If Canada invokes the alleged “terrorism exception” to justify the violation of Iran’s immunity, the Court will have to assess if sufficient State practice and opinio juris recognize such an exception. As long as state-sponsored terrorism constitutes acta jure imperii, Iran only needs to establish that the “terrorism exception” is not recognized under customary international law rather than the higher burden of establishing that immunity exists for supporting terrorism.

Several States have expressly criticized the “terrorism exception” and described it as a violation of one of the most fundamental principles of international law. The European Union and the Non-Aligned Movement, in reference to the US adoption of the Justice Against Sponsors of Terrorism Act (equivalent to Canada’s JVTA), have expressly stated that such actions would violate the principle of State immunity. Further, a Luxembourg District Court found that the terrorism exception is not recognized under customary international law (page 50).

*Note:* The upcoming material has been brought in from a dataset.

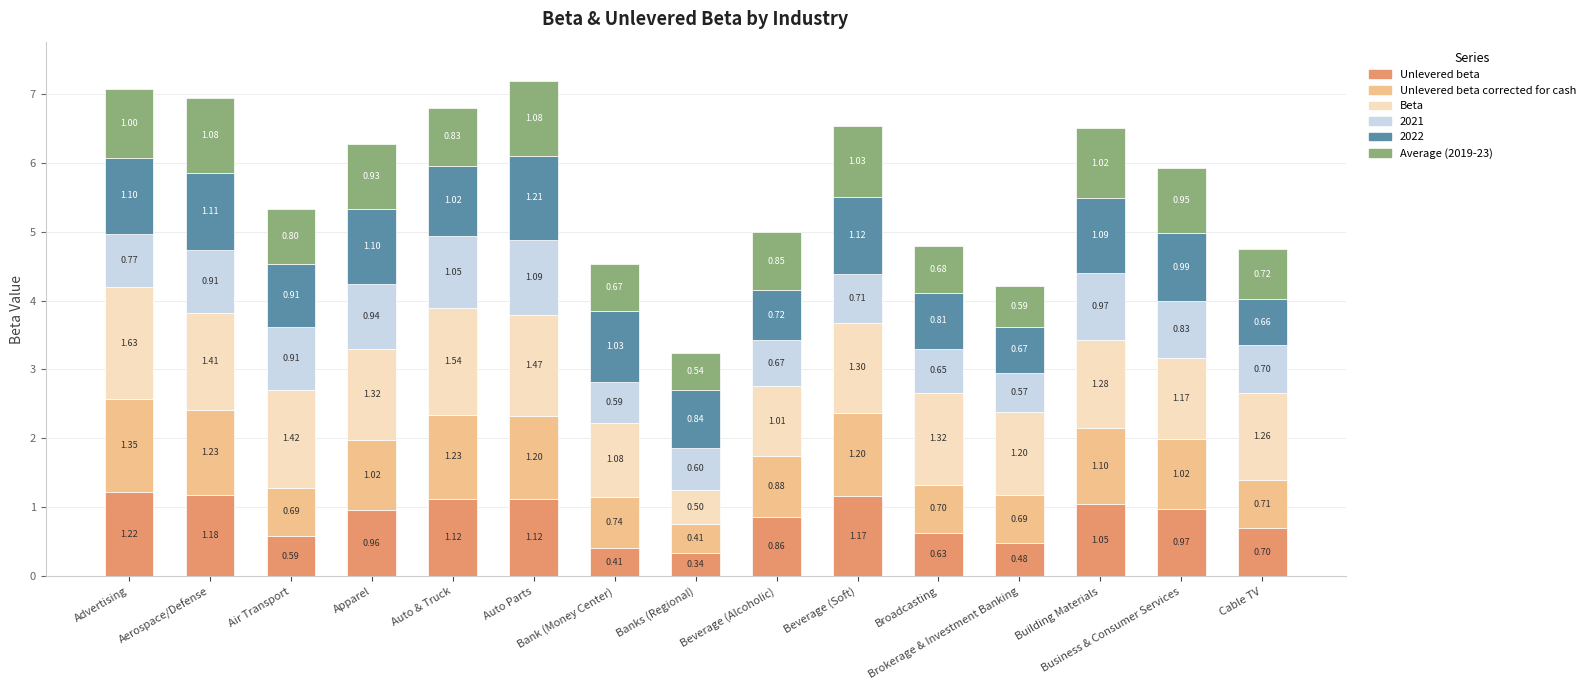

At which category is the sum across all series the highest?

Auto Parts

The practice of only two countries, i.e., Canada and the US, criticized by other States, cannot meet the threshold of sufficiently widespread and representative State practice backed by opinio juris. It will be interesting to see how the ICJ tackles the questions on acta jure imperii and whether state-sponsored terrorism qualifies as a sovereign act. Moreover, the ICJ’s judgment could also clarify whether, for acta jure imperii, the starting point of the analysis is general immunity subject to certain exceptions.

Note: Views expressed in this post are personal and do not reflect the opinion of any institution with which the author is affiliated.